Vloeibaar maken of condensatie
Verandering van toestand van het gasvormige materiaal in vloeistof door middel van de temperatuurdaling. Wanneer een gasvormige substantie wordt afgekoeld, verliezen de deeltjes veel kinetische energie waardoor ze elkaar aantrekken en vloeibare deeltjes worden.
sublimering
Sommige materialen veranderen direct van hun vaste toestand naar hun gasvormige toestand of vice versa, zonder door de vloeibare toestand te gaan. Wanneer deze vaste stoffen worden verhit, bewegen hun deeltjes zo snel dat ze volledig worden gescheiden en stoom of gas vormen, en omgekeerd wanneer het proces plaatsvindt van gasvormige naar vaste stof.
referenties
- De Podesta, M. De eigenschappen van materie begrijpen, 2e druk. Groot-Brittannië: Taylor & Francis.

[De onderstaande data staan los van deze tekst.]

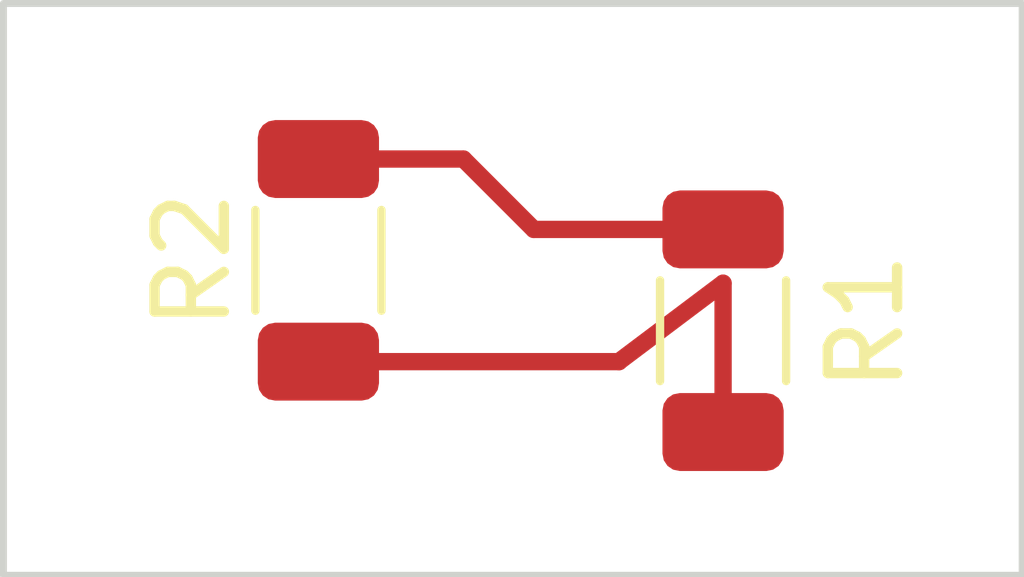
<source format=kicad_pcb>
(kicad_pcb (version 20210228) (generator pcbnew)

  (general
    (thickness 1.6)
  )

  (paper "A4")
  (layers
    (0 "F.Cu" signal)
    (31 "B.Cu" signal)
    (32 "B.Adhes" user "B.Adhesive")
    (33 "F.Adhes" user "F.Adhesive")
    (34 "B.Paste" user)
    (35 "F.Paste" user)
    (36 "B.SilkS" user "B.Silkscreen")
    (37 "F.SilkS" user "F.Silkscreen")
    (38 "B.Mask" user)
    (39 "F.Mask" user)
    (40 "Dwgs.User" user "User.Drawings")
    (41 "Cmts.User" user "User.Comments")
    (42 "Eco1.User" user "User.Eco1")
    (43 "Eco2.User" user "User.Eco2")
    (44 "Edge.Cuts" user)
    (45 "Margin" user)
    (46 "B.CrtYd" user "B.Courtyard")
    (47 "F.CrtYd" user "F.Courtyard")
    (48 "B.Fab" user)
    (49 "F.Fab" user)
    (50 "User.1" user)
    (51 "User.2" user)
    (52 "User.3" user)
    (53 "User.4" user)
    (54 "User.5" user)
    (55 "User.6" user)
    (56 "User.7" user)
    (57 "User.8" user)
    (58 "User.9" user)
  )

  (setup
    (pad_to_mask_clearance 0)
    (pcbplotparams
      (layerselection 0x00010fc_ffffffff)
      (disableapertmacros false)
      (usegerberextensions false)
      (usegerberattributes true)
      (usegerberadvancedattributes true)
      (creategerberjobfile true)
      (svguseinch false)
      (svgprecision 6)
      (excludeedgelayer true)
      (plotframeref false)
      (viasonmask false)
      (mode 1)
      (useauxorigin false)
      (hpglpennumber 1)
      (hpglpenspeed 20)
      (hpglpendiameter 15.000000)
      (dxfpolygonmode true)
      (dxfimperialunits true)
      (dxfusepcbnewfont true)
      (psnegative false)
      (psa4output false)
      (plotreference true)
      (plotvalue true)
      (plotinvisibletext false)
      (sketchpadsonfab false)
      (subtractmaskfromsilk false)
      (outputformat 1)
      (mirror false)
      (drillshape 1)
      (scaleselection 1)
      (outputdirectory "")
    )
  )


  (net 0 "")
  (net 1 "/NET_B")
  (net 2 "/NET_A")

  (footprint "Resistor_SMD:R_1206_3216Metric" (layer "F.Cu") (at 141.351 78.867 90))

  (footprint "Resistor_SMD:R_1206_3216Metric" (layer "F.Cu") (at 135.509 77.851 90))

  (gr_rect (start 130.9624 74.1426) (end 145.669 82.3976) (layer "Edge.Cuts") (width 0.1) (fill none) (tstamp 08c0673b-d188-4c34-917e-8882ac6e1e61))

  (segment (start 137.6025 76.3885) (end 138.6185 77.4045) (width 0.25) (layer "F.Cu") (net 1) (tstamp 4fafb321-75ab-428f-a223-7df9a10734e0))
  (segment (start 138.6185 77.4045) (end 141.351 77.4045) (width 0.25) (layer "F.Cu") (net 1) (tstamp b14a6fe5-b108-4eb0-874f-5289bbab5bfa))
  (segment (start 135.509 76.3885) (end 137.6025 76.3885) (width 0.25) (layer "F.Cu") (net 1) (tstamp d3626667-3ba8-4618-aa74-3caa02344256))
  (segment (start 139.848946 79.3135) (end 135.509 79.3135) (width 0.25) (layer "F.Cu") (net 2) (tstamp 2eeacdee-4d9d-4c65-bec0-86c0df177b61))
  (segment (start 141.351 80.3295) (end 141.351 78.1812) (width 0.25) (layer "F.Cu") (net 2) (tstamp cc9b6272-14ca-4190-9739-bbef74b465c0))
  (segment (start 139.858023 79.304423) (end 139.848946 79.3135) (width 0.25) (layer "F.Cu") (net 2) (tstamp cf2dd366-898e-44f5-a25d-72ceb10e7a23))
  (segment (start 141.351 78.1812) (end 139.858023 79.304423) (width 0.25) (layer "F.Cu") (net 2) (tstamp d9381e5d-0866-4d83-ad66-159c2205cc99))

)

</source>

- Goel A. Staten van materie. New Delhi: Discovery Publishing House.
- Moore J, Stanitski C. De moleculaire wetenschap, 5e editie. Stamford: Cengage Learning.
- Ramakrishna A. Aard van de materie, 1e editie. New Delhi: Goyal Brothers Prakashan.
- Reger D, Goode S, Ball D. Chemistry. Uitgangspunten en praktijk, 3e editie. Canada: Brooks / Cole, Cengage Learning.
- Shapere D. Matter (fysica). Teruggeplaatst van: accessscience.com.
- Singh L, Kaur M. Materie in onze omgeving. India: S. Chand School.